Skip to content

0.5.0 - Slurm config arrays, multi-node, CLI improvements

Compare
Choose a tag to compare
@n-gao n-gao released this 21 Jun 15:28
· 40 commits to master since this release

This release includes breaking changes to how jobs and experiments are associated. Further, a lot of convenience commands have been added.
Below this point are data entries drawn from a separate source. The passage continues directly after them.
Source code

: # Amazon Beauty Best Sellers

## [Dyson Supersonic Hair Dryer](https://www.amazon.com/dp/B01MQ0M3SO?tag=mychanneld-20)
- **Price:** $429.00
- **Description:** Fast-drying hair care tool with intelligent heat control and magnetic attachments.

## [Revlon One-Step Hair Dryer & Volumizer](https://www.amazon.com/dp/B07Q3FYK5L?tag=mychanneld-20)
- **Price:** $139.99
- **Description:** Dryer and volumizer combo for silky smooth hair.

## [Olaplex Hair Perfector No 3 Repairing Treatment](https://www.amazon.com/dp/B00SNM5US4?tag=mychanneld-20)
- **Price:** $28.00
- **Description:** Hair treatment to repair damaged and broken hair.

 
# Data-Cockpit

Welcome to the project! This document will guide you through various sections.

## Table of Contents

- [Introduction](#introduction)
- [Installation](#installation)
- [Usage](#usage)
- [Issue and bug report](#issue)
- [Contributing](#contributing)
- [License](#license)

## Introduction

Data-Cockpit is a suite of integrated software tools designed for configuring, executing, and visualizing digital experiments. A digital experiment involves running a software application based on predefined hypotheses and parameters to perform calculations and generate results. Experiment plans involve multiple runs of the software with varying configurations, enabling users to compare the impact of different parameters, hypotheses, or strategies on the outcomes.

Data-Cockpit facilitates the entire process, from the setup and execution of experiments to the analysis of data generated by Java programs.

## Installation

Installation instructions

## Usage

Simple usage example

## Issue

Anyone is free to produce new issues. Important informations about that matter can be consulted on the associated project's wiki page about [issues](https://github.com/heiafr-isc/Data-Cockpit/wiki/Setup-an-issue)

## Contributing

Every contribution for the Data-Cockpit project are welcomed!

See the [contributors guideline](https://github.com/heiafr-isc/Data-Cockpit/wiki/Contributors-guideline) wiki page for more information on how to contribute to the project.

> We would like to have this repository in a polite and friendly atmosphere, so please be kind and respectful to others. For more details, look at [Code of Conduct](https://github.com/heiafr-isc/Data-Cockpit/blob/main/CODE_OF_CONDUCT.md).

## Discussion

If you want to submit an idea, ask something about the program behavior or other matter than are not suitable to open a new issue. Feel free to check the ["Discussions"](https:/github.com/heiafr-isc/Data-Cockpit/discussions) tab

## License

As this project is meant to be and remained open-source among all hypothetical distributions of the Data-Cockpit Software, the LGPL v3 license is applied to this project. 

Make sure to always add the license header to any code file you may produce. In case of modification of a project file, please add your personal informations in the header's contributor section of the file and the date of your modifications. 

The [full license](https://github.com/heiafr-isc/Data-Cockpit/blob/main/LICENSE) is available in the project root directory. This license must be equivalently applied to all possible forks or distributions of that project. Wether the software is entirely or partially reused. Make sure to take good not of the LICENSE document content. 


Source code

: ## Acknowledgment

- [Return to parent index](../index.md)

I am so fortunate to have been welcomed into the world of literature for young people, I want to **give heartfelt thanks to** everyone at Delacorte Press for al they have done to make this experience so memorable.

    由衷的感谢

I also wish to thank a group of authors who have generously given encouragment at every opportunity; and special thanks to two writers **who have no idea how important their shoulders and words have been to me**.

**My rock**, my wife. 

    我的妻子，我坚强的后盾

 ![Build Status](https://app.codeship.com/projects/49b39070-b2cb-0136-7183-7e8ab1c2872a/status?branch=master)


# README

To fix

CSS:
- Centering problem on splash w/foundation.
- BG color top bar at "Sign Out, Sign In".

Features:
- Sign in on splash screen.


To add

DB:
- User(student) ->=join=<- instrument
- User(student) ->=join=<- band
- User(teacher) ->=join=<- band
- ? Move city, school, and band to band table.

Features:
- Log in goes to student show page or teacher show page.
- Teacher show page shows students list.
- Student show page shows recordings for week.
New Experiment - Slurm Job Association

Previously, each experiment was directly associated with a specific job (by default, 1:1 or 1:n if experiments_per_job: n). This was possible as each seml config may only contain a single slurm config. Now, the slurm block accepts an array of slurm configs. This change implies that at submission time, the experiment is unaware of which Slurm job may execute it. Each slurm job then greedily pulls the experiments. This allows the following configuration to better utilize larger GPUs:

slurm:
  - experiments_per_job: 1
    sbatch_options:
      gres: gpu:1
      partition: gpu_gtx1080
  - experiments_per_job: 8
    sbatch_options:
      gres: gpu:1
      partition: gpu_a100

This will now spawn two job arrays, one on the gtx1080 partition and one on the gpu_a100 partition, which both greedily pull jobs to be executed.

Breaking Changes

The document layout for an experiment in the MongoDB has been altered! Old collections will be automatically migrated to the new format but there is no going back! Make sure to call seml --migration-backup <col> if you want seml to first create a backup.

  • The document layout for the MongoDB has been altered. Automatic migration is added, though we urge users to be careful!
  • When running with multiple experiments per job, each job now gets its own log file.
  • This is likely the last release supporting Python 3.8 and Python 3.9

Features

  • seml now supports multi-process jobs (and multi-node jobs) (#135)
  • seml now supports multiple slurm configurations (#137)
  • The collection cache for autocompletion is automatically refreshed when calling add, delete or drop.
  • We now support src-layouts by converting them to a flat-layout at runtime.
  • Added seml <col> restore-sources <path> to restore source files form the MongoDB.
  • Added seml <col> hold and seml <col> release to hold and release slurm jobs.
  • Added seml <col> print-experiment to retrieve experiment documents from the database.
  • Added seml queue to print the collection of slurm jobs (only works for jobs submitted with this version or newer)
  • For debugging, seml now supports clickable vscode links (#133)
  • Experiment names may now contain / to create log directories.
  • Cancel experiments by default when deleting them.
  • Seml also suggests commands that do not need a collection like drop, queue or list in autocompletion.
  • The CLI has been organized into groups.
  • Autocompletion got faster.

Development

  • Updated CI to use pre-commit and uv instead of pip.
  • The repo has been restructured.

Fixes

  • SSH connections are now handled in a separate process that tracks its health.
  • Fixed multi-user SSH port forwarding.
  • When encountering non-unicode symbols in reading the file output, we replace them with the Unicode replacement character.